§ Exercise objective:
Quote exactly, and only, the lines of the material below from the line with "python-pptx は .pptx 形式専用のライブラリです。" through the line with "をコードで指定する必要があり、保守コストが上がりま".

§ Supplied records:

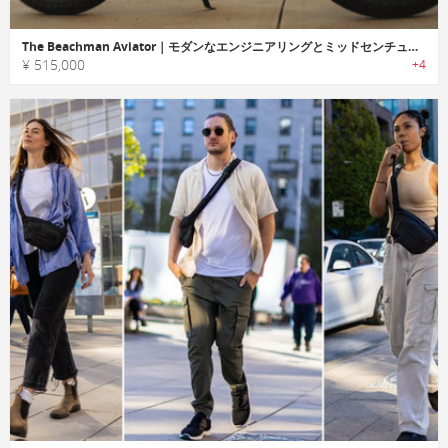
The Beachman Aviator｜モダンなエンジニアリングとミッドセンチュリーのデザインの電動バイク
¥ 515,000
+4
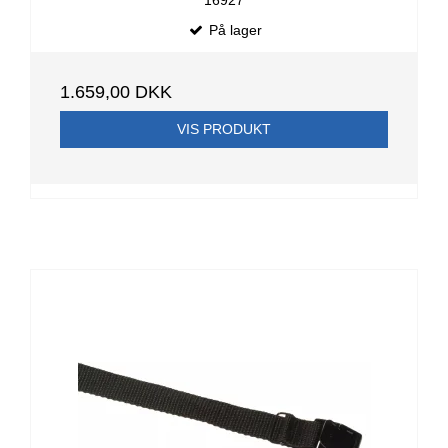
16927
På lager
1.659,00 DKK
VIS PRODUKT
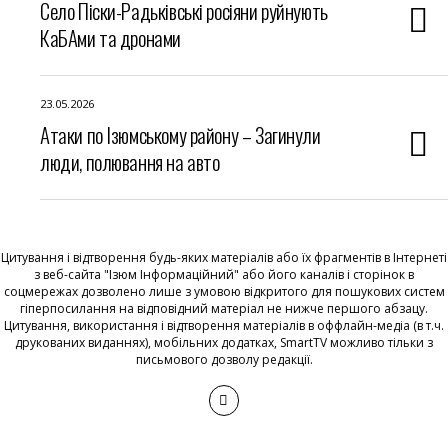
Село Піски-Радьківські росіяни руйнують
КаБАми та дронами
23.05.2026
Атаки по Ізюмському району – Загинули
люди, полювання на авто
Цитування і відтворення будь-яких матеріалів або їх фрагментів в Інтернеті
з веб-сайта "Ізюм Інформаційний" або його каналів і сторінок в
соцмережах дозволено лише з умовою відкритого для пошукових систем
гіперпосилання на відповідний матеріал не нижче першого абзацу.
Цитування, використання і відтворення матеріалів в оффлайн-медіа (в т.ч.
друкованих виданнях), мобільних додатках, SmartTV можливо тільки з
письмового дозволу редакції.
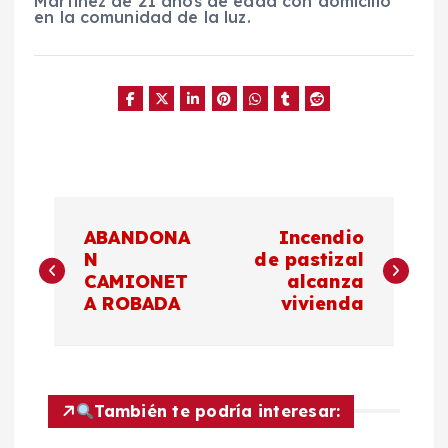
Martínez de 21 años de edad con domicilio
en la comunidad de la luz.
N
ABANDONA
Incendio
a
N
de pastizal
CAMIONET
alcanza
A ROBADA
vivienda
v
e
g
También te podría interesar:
...
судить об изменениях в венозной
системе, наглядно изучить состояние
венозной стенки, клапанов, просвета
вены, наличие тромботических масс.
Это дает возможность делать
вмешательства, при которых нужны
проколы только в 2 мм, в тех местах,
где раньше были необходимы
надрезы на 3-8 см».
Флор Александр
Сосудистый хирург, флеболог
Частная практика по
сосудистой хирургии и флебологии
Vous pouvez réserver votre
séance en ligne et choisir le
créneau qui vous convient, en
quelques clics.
--
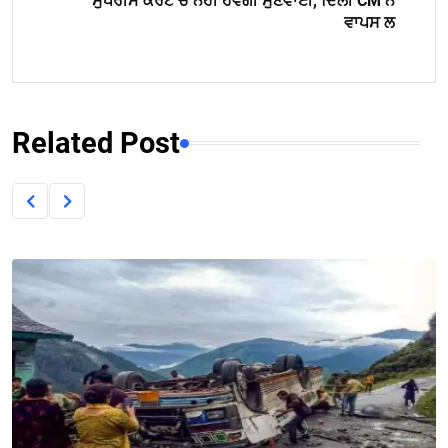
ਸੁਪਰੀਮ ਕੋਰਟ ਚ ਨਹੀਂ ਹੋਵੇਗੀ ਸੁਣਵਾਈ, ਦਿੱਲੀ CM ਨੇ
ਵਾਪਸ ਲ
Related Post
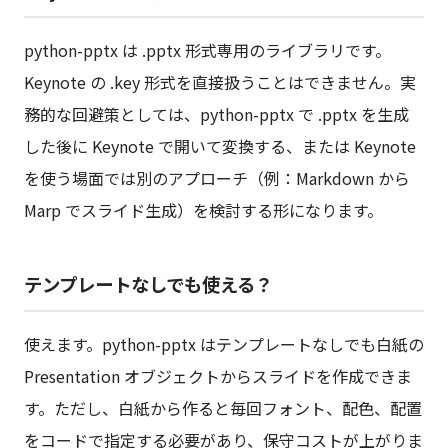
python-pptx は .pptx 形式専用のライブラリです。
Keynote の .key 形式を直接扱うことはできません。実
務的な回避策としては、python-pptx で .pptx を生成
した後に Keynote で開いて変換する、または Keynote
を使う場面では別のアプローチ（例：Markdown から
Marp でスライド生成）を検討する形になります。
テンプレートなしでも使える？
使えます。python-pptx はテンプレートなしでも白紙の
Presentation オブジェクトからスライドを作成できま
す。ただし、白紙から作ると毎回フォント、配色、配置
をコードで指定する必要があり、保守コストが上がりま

§ Output:
python-pptx は .pptx 形式専用のライブラリです。
Keynote の .key 形式を直接扱うことはできません。実
務的な回避策としては、python-pptx で .pptx を生成
した後に Keynote で開いて変換する、または Keynote
を使う場面では別のアプローチ（例：Markdown から
Marp でスライド生成）を検討する形になります。
テンプレートなしでも使える？
使えます。python-pptx はテンプレートなしでも白紙の
Presentation オブジェクトからスライドを作成できま
す。ただし、白紙から作ると毎回フォント、配色、配置
をコードで指定する必要があり、保守コストが上がりま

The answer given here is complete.